Beata’s insistence that Johns Hopkins All Children’s continue Maya’s ketamine therapy, as well as a demeanor described by hospital workers as “pushy” and “demanding,” prompted a social worker to contact Florida’s Department of Children and Families to file a formal notice. Due to a lack of evidence, the report was discarded the next day, according to a 2022 report from “The Cut” and the Florida Center for Government Accountability. That’s when a pediatrician brought in Sally Smith, a doctor employed by Suncoast Center Inc., one of the organizations to which Florida outsources its privatized child welfare responsibilities.

A social worker filed a second report with child services, this time, suggesting that Beata had “mental issues.” According to Smith—who appears only via taped depositions in Take Care of Maya, and did not participate in the documentary—this was a case of Munchausen’s, with Beata making her daughter ill as a manifestation of Beata’s serious mental illness. On Smith’s advice, Maya was taken into state custody and was required to remain in the hospital, with little to no contact from her parents allowed.

Situations like Maya’s are “a nationwide pattern, where families are accused of child abuse and [are] preaching their innocence,” Take Care of Maya director Henry Roosevelt says. “This is a system that is meant to protect and help children,” producer Caitlin Keating says. The film’s intent is to “hear from families that experienced a really different outcome.”

Since its debut at the Tribeca Film Festival on June 10, Keating says she’s been contacted by slews of families with stories similar to the one portrayed in the documentary, which will be released on Netflix June 19. “We really feel like the floodgates have been opened here,” she said.

Keating first heard of the Kowalski case when researching another project. In 2019, investigative journalist Daphne Chen, then a child welfare reporter at the Sarasota Herald-Tribune, reported on a lawsuit filed against All Children’s Hospital by a family who said false allegations of medical child abuse prompted the child’s mother to commit suicide.

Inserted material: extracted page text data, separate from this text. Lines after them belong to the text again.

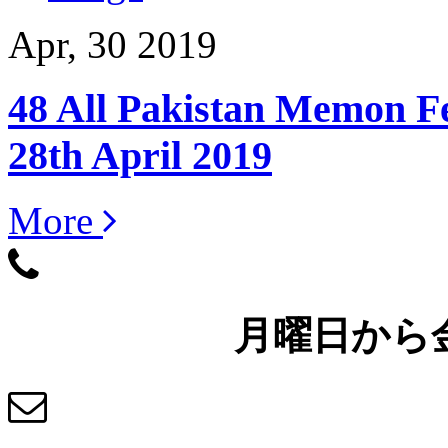
Apr, 30 2019
48 All Pakistan Memon Fe
28th April 2019
More
048-954-6964
月曜日から金曜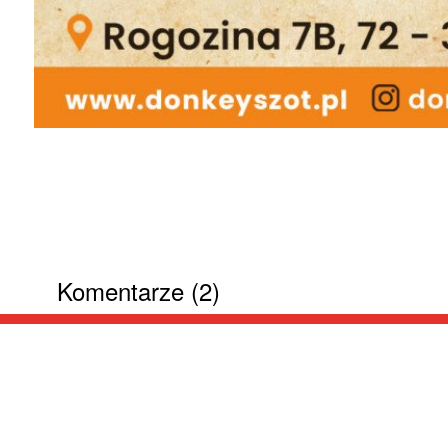
Komentarze (2)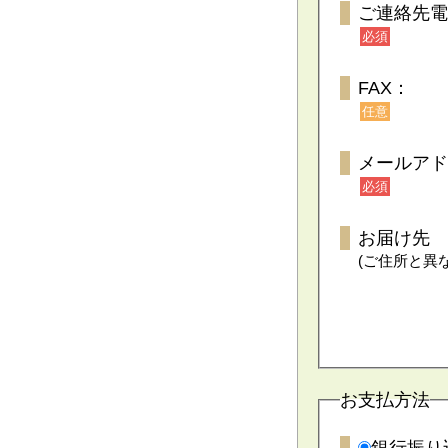
ご連絡先電
必須
FAX：
任意
メールアド
必須
お届け先
(ご住所と異
お支払方法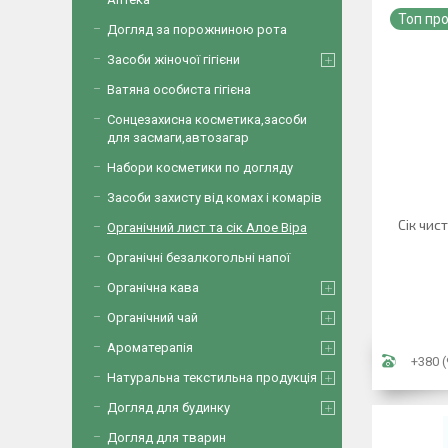
Топ пр
Догляд за порожниною рота
Засоби жіночої гігієни
Ватяна особиста гігієна
Сонцезахисна косметика,засоби
для засмаги,автозагар
Набори косметики по догляду
Засоби захисту від комах і комарів
Сік чис
Органічний лист та сік Алое Віра
Органічні безалкогольні напої
Органічна кава
Органічний чай
Ароматерапія
+380 (
Натуральна текстильна продукція
Догляд для будинку
Догляд для тварин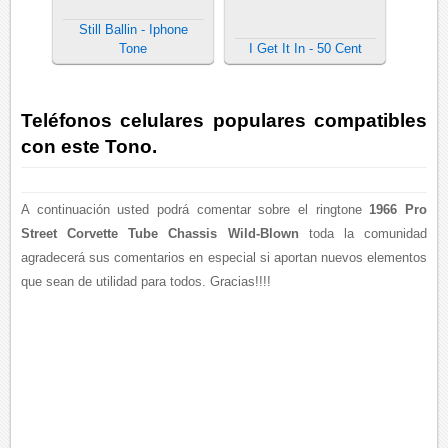
Still Ballin - Iphone
Tone
I Get It In - 50 Cent
Teléfonos celulares populares compatibles
con este Tono.
A continuación usted podrá comentar sobre el ringtone
1966 Pro
Street Corvette Tube Chassis Wild-Blown
toda la comunidad
agradecerá sus comentarios en especial si aportan nuevos elementos
que sean de utilidad para todos. Gracias!!!!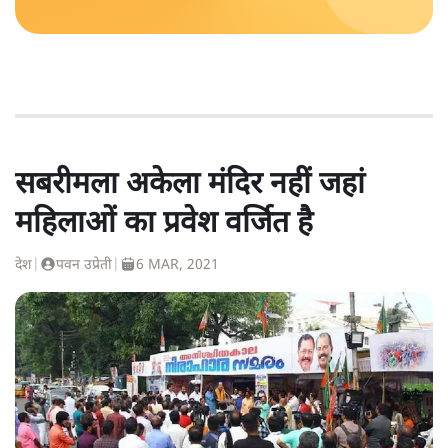
सबरीमला अकेला मंदिर नहीं जहां
महिलाओं का प्रवेश वर्जित है
देश
|
पवन उप्रेती
|
6 MAR, 2021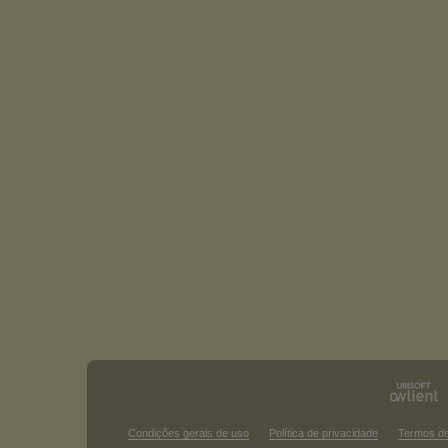
Condições gerais de uso
Política de privacidade
Termos d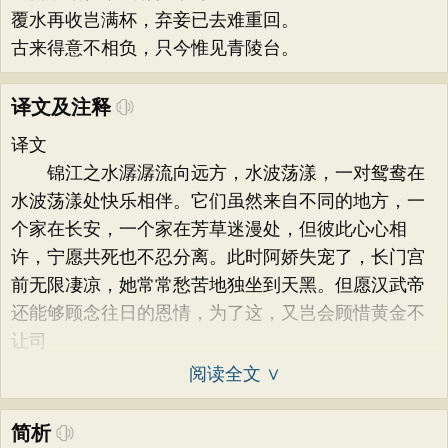
覆水再收岂满杯，弃妾已去难重回。
古来得意不相负，只今惟见青陵台。
译文及注释
译文
锦江之水潺潺流向远方，水波荡漾，一对鸳鸯在
水波荡漾处快乐相伴。它们虽然来自不同的地方，一
个家在长安，一个家在芳草迷漫处，但彼此心心相
许，宁愿共死也不忍分离。此时阿娇失宠了，长门宫
前无限凄凉，她常常愁苦地独坐到天黑。但愿汉武帝
还能够顾念往日的恩情，为了这，又岂会顾惜黄金不
让司
阅读全文 ∨
简析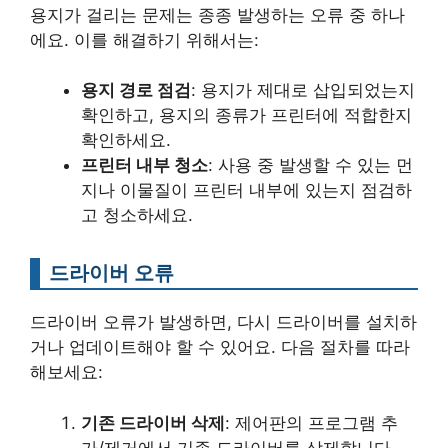
용지가 걸리는 문제는 종종 발생하는 오류 중 하나
에요. 이를 해결하기 위해서는:
용지 경로 점검
: 용지가 제대로 삽입되었는지
확인하고, 용지의 종류가 프린터에 적합한지
확인하세요.
프린터 내부 청소
: 사용 중 발생할 수 있는 먼
지나 이물질이 프린터 내부에 있는지 점검하
고 청소하세요.
드라이버 오류
드라이버 오류가 발생하면, 다시 드라이버를 설치하
거나 업데이트해야 할 수 있어요. 다음 절차를 따라
해보세요:
기존 드라이버 삭제
: 제어판의 프로그램 추
가/제거에서 기존 드라이버를 삭제합니다.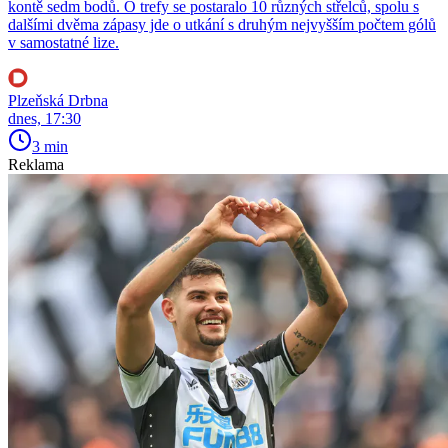
kontě sedm bodů. O trefy se postaralo 10 různých střelců, spolu s
dalšími dvěma zápasy jde o utkání s druhým nejvyšším počtem gólů
v samostatné lize.
Plzeňská Drbna
dnes, 17:30
3 min
Reklama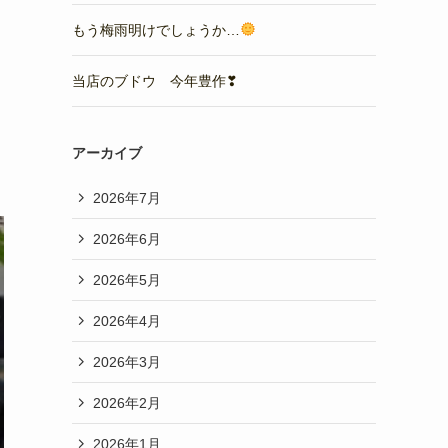
もう梅雨明けでしょうか…
当店のブドウ 今年豊作❣
アーカイブ
2026年7月
2026年6月
2026年5月
2026年4月
2026年3月
2026年2月
2026年1月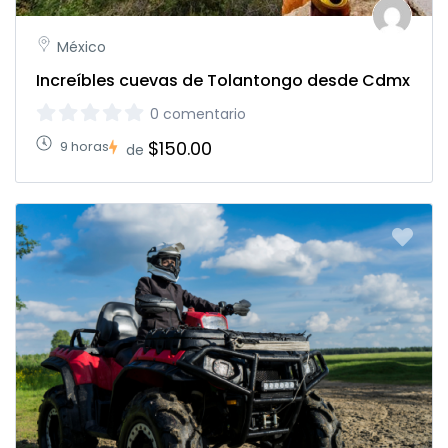
México
Increíbles cuevas de Tolantongo desde Cdmx
0 comentario
$150.00
9 horas
de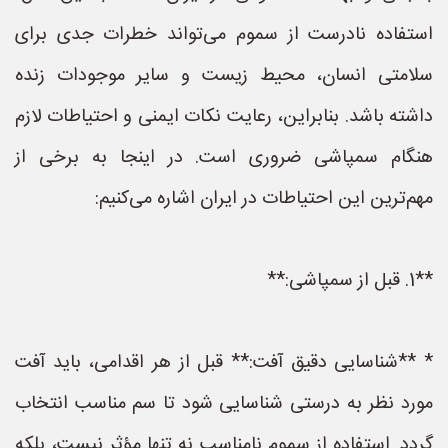
استفاده نادرست از سموم می‌تواند خطرات جدی برای
سلامتی انسان، محیط زیست و سایر موجودات زنده
داشته باشد. بنابراین، رعایت نکات ایمنی و احتیاطات لازم
هنگام سمپاشی ضروری است. در اینجا به برخی از
مهم‌ترین این احتیاطات در ایران اشاره می‌کنیم:
**1. قبل از سمپاشی:**
* **شناسایی دقیق آفت:** قبل از هر اقدامی، باید آفت
مورد نظر به درستی شناسایی شود تا سم مناسب انتخاب
گردد. استفاده از سموم نامناسب نه تنها مؤثر نیست، بلکه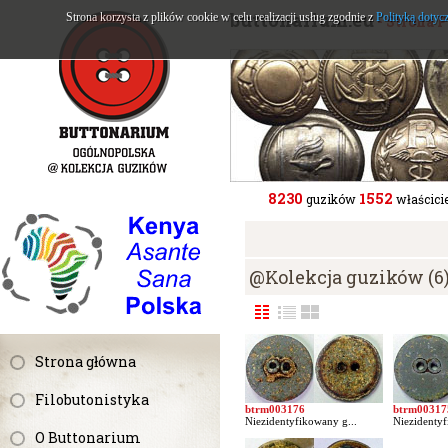
buttonarium.eu
Strona korzysta z plików cookie w celu realizacji usług zgodnie z
Polityką dotyc
- Strona 
8230
1552
guzików
właścicie
@Kolekcja guzików (6
Strona główna
Filobutonistyka
btrm003176
btrm00317
Niezidentyfikowany g...
Niezidentyf
O Buttonarium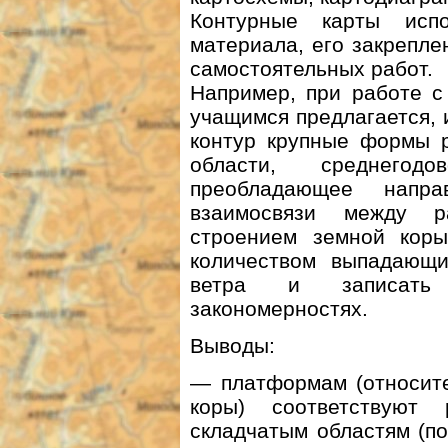
Контурные карты исп
материала, его закрепле
самостоятельных работ.
Например, при работе с
учащимся предлагается, 
контур крупные формы 
области, среднего
преобладающее напра
взаимосвязи между 
строением земной кор
количеством выпадающи
ветра и записать
закономерностях.
Выводы:
— платформам (относите
коры) соответствуют
складчатым областям (п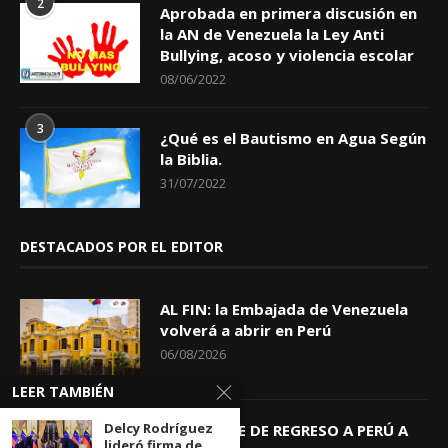
2
Aprobada en primera discusión en
la AN de Venezuela la Ley Anti
Bullying, acoso y violencia escolar
08/06/2022
3
¿Qué es el Bautismo en Agua Según
la Biblia.
31/07/2022
DESTACADOS POR EL EDITOR
AL FIN: la Embajada de Venezuela
volverá a abrir en Perú
06/08/2026
LEER TAMBIÉN
Delcy Rodríguez
KEIKO TRAE DE REGRESO A PERÚ A
lideró firma de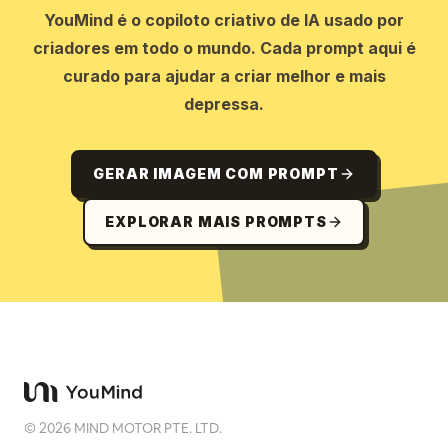
YouMind é o copiloto criativo de IA usado por
criadores em todo o mundo. Cada prompt aqui é
curado para ajudar a criar melhor e mais
depressa.
GERAR IMAGEM COM PROMPT
EXPLORAR MAIS PROMPTS
©
2026
MIND MOTOR PTE. LTD.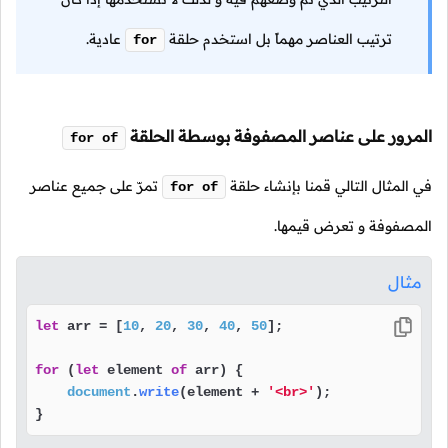
ترتيب العناصر مهماً بل استخدم حلقة
عادية.
for
المرور على عناصر المصفوفة بوسطة الحلقة
for of
في المثال التالي قمنا بإنشاء حلقة
تمرّ على جميع عناصر
for of
المصفوفة و تعرض قيمها.
مثال
let
 arr = [
10
, 
20
, 
30
, 
40
, 
50
];

for
 (
let
 element 
of
 arr) {

document
.
write
(element + 
'<br>'
);

}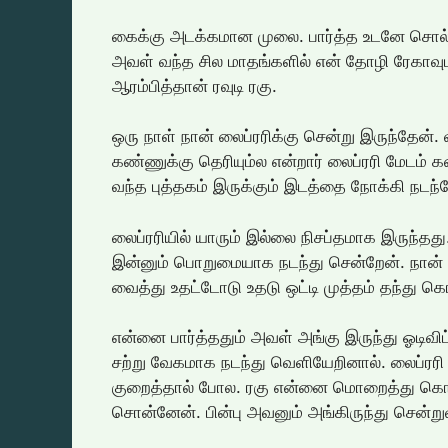
கைக்கு அடக்கமான முலை. பார்த்த உடனே சொல்லி வ
அவள் வந்த சில மாதங்களில் என் தோழி ரேகாவ
ஆரம்பித்தான் ரவுடி ரகு.
ஒரு நாள் நான் லைப்ரரிக்கு சென்று இருந்தேன்.
கண்ணுக்கு தெரியும்ல என்றார் லைப்ரரி மேடம் க
வந்த புத்தகம் இருக்கும் இடத்தை நோக்கி நடந்
லைப்ரரியில் யாரும் இல்லை நிசப்தமாக இருந்தத
இன்னும் பொறுமையாக நடந்து சென்றேன். நான் தே
வைத்து உதட்டோடு உதடு ஒட்டி முத்தம் தந்து கொ
என்னை பார்த்ததும் அவள் அங்கு இருந்து ஓடிவிட
சற்று வேகமாக நடந்து வெளியேறினால். லைப்ரரி
குறைத்தால் போல. ரகு என்னை மொறைத்து கொண்டு
சொன்னேன். பின்பு அவனும் அங்கிருந்து சென்றுவ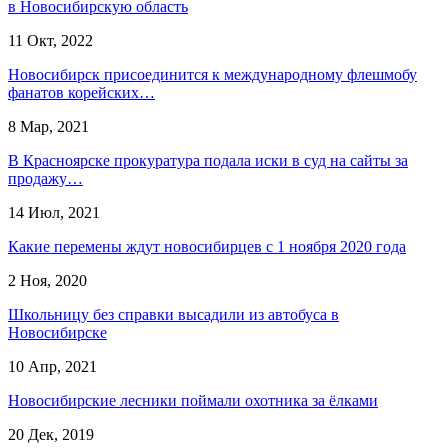
в Новосибирскую область
11 Окт, 2022
Новосибирск присоединится к международному флешмобу
фанатов корейских…
8 Мар, 2021
В Красноярске прокуратура подала иски в суд на сайты за
продажу…
14 Июл, 2021
Какие перемены ждут новосибирцев с 1 ноября 2020 года
2 Ноя, 2020
Школьницу без справки высадили из автобуса в
Новосибирске
10 Апр, 2021
Новосибирские лесники поймали охотника за ёлками
20 Дек, 2019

That mother was Beata.

But though Beata died in 2017, hanging herself in her home’s garage three months after she was first accused of abusing Maya and just days after a judge ruled that their separation must continue, it’s her voice we might hear the most in Take Care of Maya. (After her suicide, the state dropped the case and Maya was returned to her father’s custody.) In the film we hear her increasing frustration and despair across phone calls, medical appointments, and conversations with caregivers. It’s an urgency that drives the documentary, which was initially intended to follow the Kowalskis’ lawsuit against All Children’s. There’s even an “exchange” between Beata and a teenaged Maya, as the latter reads a letter onscreen that a judge refused to allow her to read in court.